RIO DE JANEIRO, Brazil - For decades, coaches have told sprinters to `lean in' at the finish line.
Shaunae Miller of the Bahamas went one step further at the 400 meters in Rio: she dove head-first. The surprising move earned the 22-year-old Miller a gold medal and stunned American Allyson Felix, denying Felix a fifth career gold medal.
Miller who ran collegiately at the University of Georgia had taken an early lead, and then held off Felix's charge along the straightaway. Neck-and-neck with two steps to go, Miller tumbled across the line to win by .07 seconds.

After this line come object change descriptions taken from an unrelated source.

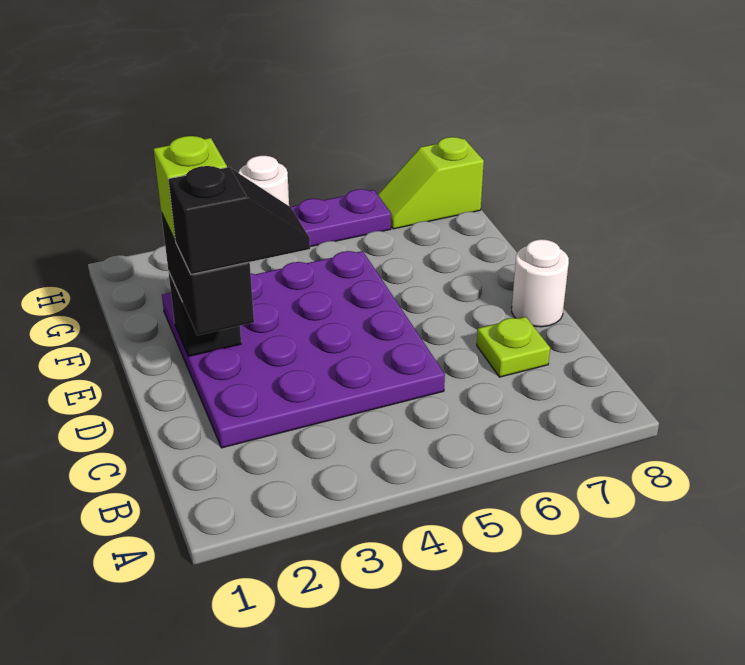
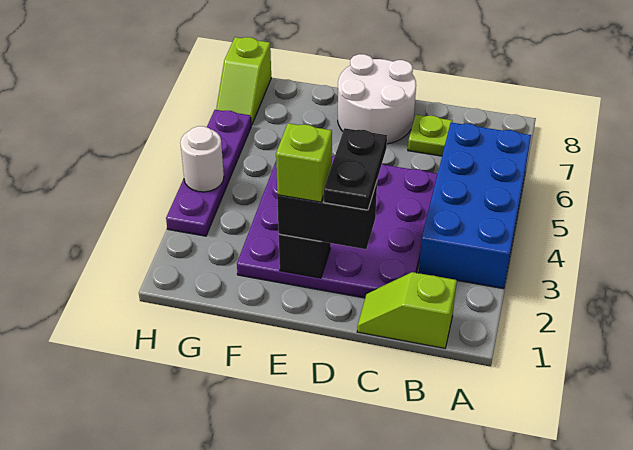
none -> blue brick A3:B6 level 1
none -> lime slope B1:C1 level 1 top B
black slope D2:D3 level 4 top 2 -> black plate D2:D3 level 4
white round brick D8 level 1 -> white round brick D7:E8 level 1

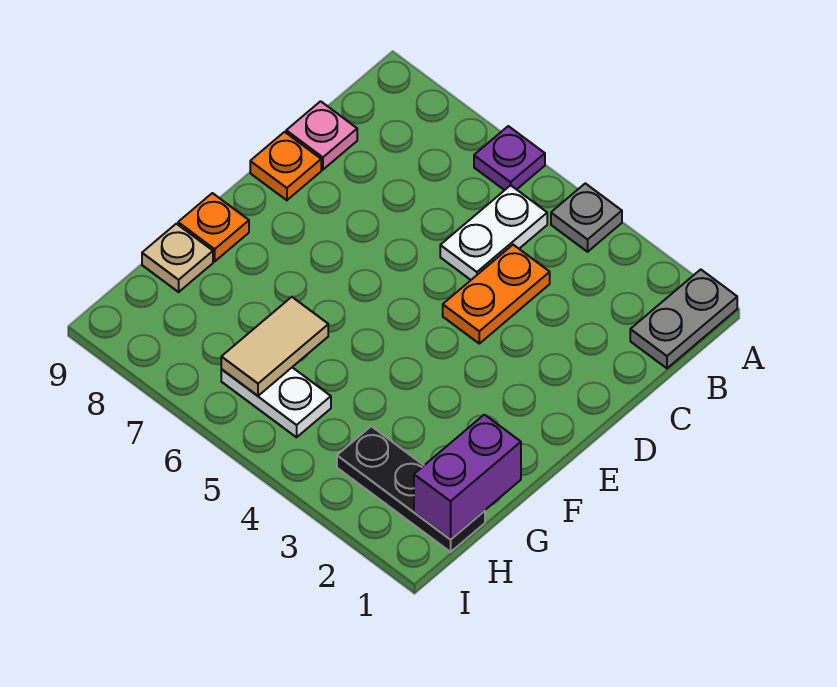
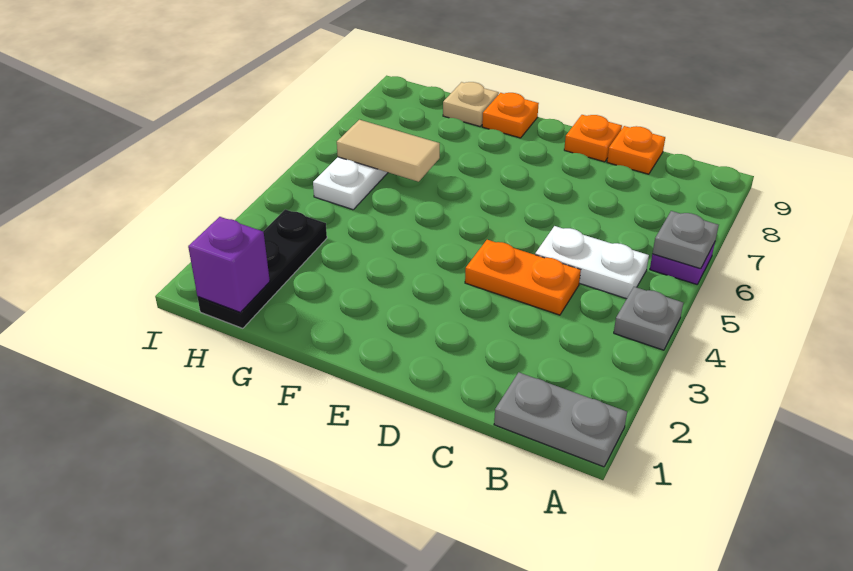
none -> grey plate A6 level 2
pink plate C9 level 1 -> orange plate C9 level 1
purple brick G1:H1 level 2 -> purple brick H1 level 2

Miller says didn't plan one of the most dramatic images seen at the Rio Olympics.
"I don't know what happened. My mind just went blank," Miller said. "The only thing I was thinking (about) was the gold medal, and the next thing I know, I was on the ground."
The former UGA track star edged ran a personal-best time to earn the gold medal.
Miller, who won the 2013 NCAA indoor title and was second at the national outdoor meet that year, came into the Games with two of the world’s top three 400m times this year. This is Miller’s second straight trip to the Olympics after she advanced in 2012 while still in high school. That year, she only competed in the qualifying round.
This is the Bulldogs’ first track and field medal of the Games and 13th in history. It is the first for the Lady Bulldogs since Hyleas Fountain won the silver medal in the heptathlon in 2008. A fellow native of the Bahamas, five-time Olympian Debbie Ferguson, was the last current or former competitor from the Georgia women’s team to win a gold medal (4x100m relay, 2000).